The responsibilities of a cosigner don’t end when the bank approves the student loan application and doles out the money. In truth, the responsibility has only just gotten started.

As a cosigner, your first responsibility will be to counsel the person asking you cosign on their loan and advising them as to the best course of action. Make a gut decision if this amount is the right amount. Too much borrowed could allow for excess spending, and a tough financial burden if the student drops out of school. Too little borrowed, and the student may not be able to complete studies due to a lack of funding. Either way, the student loses. And the cosigner could get stuck with the bill.

Moreover, ask all the “what if” questions: What if you quit school? How will you pay off this loan? What if you move out of state? How will I reach you? What if you worked part-time and only took out a smaller, more affordable student loan to get your through school? What if you sought out loan forgiveness programs available in certain professions like nursing, teaching, and the military?”

In non-legal terms, a cosigner agrees, with the simple stroke of pen adding their name to the college student loan contract, to assume equal responsibility for loan repayment. The cosigner then has assumed a loan obligation which could negatively impact their credit history and lower their credit score.

As a student loan cosigner, you must be responsible to retain copies of all important papers related to the loan, and develop leverage of the borrower to ensure that this loan gets repaid on time.

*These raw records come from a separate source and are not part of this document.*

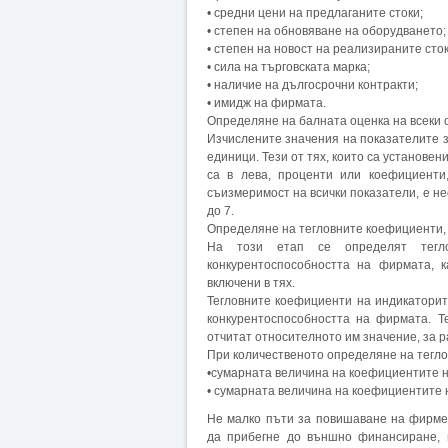
• средни цени на предлаганите стоки;
• степен на обновяване на оборудването;
• степен на новост на реализираните сток
• сила на търговската марка;
• наличие на дългосрочни контракти;
• имидж на фирмата.
Определяне на балната оценка на всеки 
Изчислените значения на показателите з
единици. Тези от тях, които са установе
са в лева, проценти или коефициенти,
съизмеримост на всички показатели, е н
до 7.
Определяне на тегловните коефициенти, 
На този етап се определят тегло
конкурентоспособността на фирмата, к
включени в тях.
Тегловните коефициенти на индикаторите
конкурентоспособността на фирмата. Т
отчитат относителното им значение, за р
При количественото определяне на тегло
•сумарната величина на коефициентите на
• сумарната величина на коефициентите н
Не малко пъти за повишаване на фирмен
да прибегне до външно финансиране, н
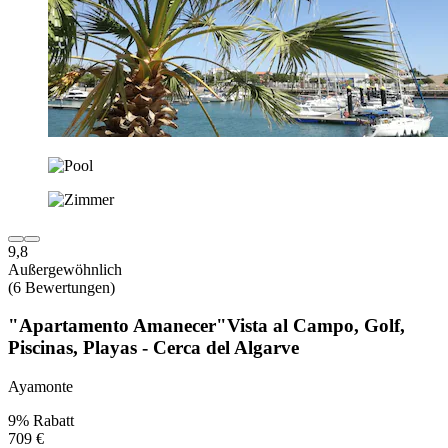
9,8
Außergewöhnlich
(6 Bewertungen)
"Apartamento Amanecer"Vista al Campo, Golf,
Piscinas, Playas - Cerca del Algarve
Ayamonte
9% Rabatt
709 €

Entering into a loan agreement means that the cosigner is pledging to pay off the loan if the student
borrower fails to live up to the terms of the loan. If the loan goes into default, the cosigner will be equally liable. And, since a cosigner will probably have more tangible assets, a lender will be able to file a lien on the cosigner’s property to recover on the loan.

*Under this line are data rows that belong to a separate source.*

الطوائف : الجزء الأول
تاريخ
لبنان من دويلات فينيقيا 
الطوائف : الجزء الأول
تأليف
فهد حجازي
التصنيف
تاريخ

So, say if the borrower stops making payments, the cosigner will have to take over the payments. You may even be responsible for the full payment of the loan in the event that the borrower dies or is disabled, though oftentimes a student loan can be forgiven if the right type of loan has been taken out.

Some banks will relieve the cosigner of his or her obligation after the first two years of loan repayments. After the student has made his or her first 24 consecutive monthly payments on time and meets certain credit requirements, he or she often has the opportunity to request to remove the cosigner from the loan.

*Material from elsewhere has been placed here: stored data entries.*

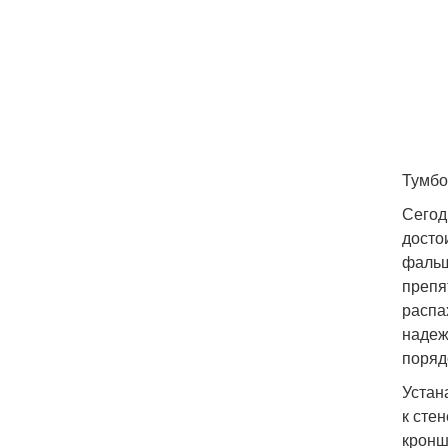
Тумбо
Сегод
досто
фальш
препя
распа
надеж
поряд
Устан
к сте
кронш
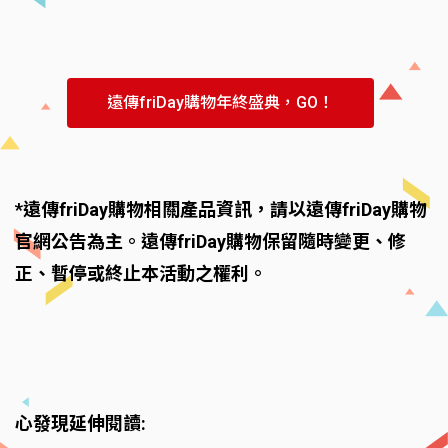
遠傳friDay購物年終盛典，GO！
*遠傳friDay購物相關產品資訊，請以遠傳friDay購物
官網公告為主。遠傳friDay購物保留隨時變更、修
正、暫停或終止本活動之權利。
心發現延伸閱讀:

A cosigner should have a good credit history and steady income, plus full trust in the person he is helping get a loan that he or she will honestly do eveything they can do to repay the loan when the note comes due.

What does a cosigner need to sign on the dotted line and make the loan go through? All lenders require different documentation to approve a student loan. During the application process, cosigners will generally be asked to supply some or all of the following information:

  • Current address, phone numbers, and alternate contact information
  • Personal reference information, including full names and phone numbers
  • Employment information: employers, address, phone numbers, supervisors, time worked at each job, and gross income
  • Your monthly rent or mortgage payment
  • Social Security number (some will require you produce the actual Social Security card so they can photocopy it and keep it with the loan application).

When you cosign, your credit history will be examined by the lender. A higher credit score, stable work history and a long-term successful use and repayment of previous credit should help you and the borrower get approved for the loan.

There are two rights that most co-signers should request from the lender. One, demand that the lender give them proper notification of any and all late payments. And, two, writing into the loan agreement a clause limiting the cosigner’s financial responsibility only to the loan’s principle, and excluding late fees and attorney costs. Such rights, properly exercised, could limit the financial liability to the cosigner in the end, should the student loan go into default.

If you are a Sallie Mae cosigner, then there are new protections available. Under the Sallie Mae’s ‘Smart Option Student Loan’, if the primary borrower dies, becomes permanently and totally disabled, whatever balance remains of the loan is forgiven. Thus, the cosigner is not expected to continue making those monthly loan payments. (or permanent and total disability), the remaining balance would be forgiven. However, for other loans such as a Perkins student loan or a Stafford student loan you need to read over the promissory note carefully to see if similar protections apply.

As was stated earlier, the responsibilities of a cosigner don’t end when the application is approved and the loan is funded. The responsibility bestowed on a cosigner after all the money has been spent, the classes taken, and the loan payments begin could last for many years. Thoughtful analysis of all the factors surrounding such a loan request should be carefully considered before one agrees to cosign a college loan.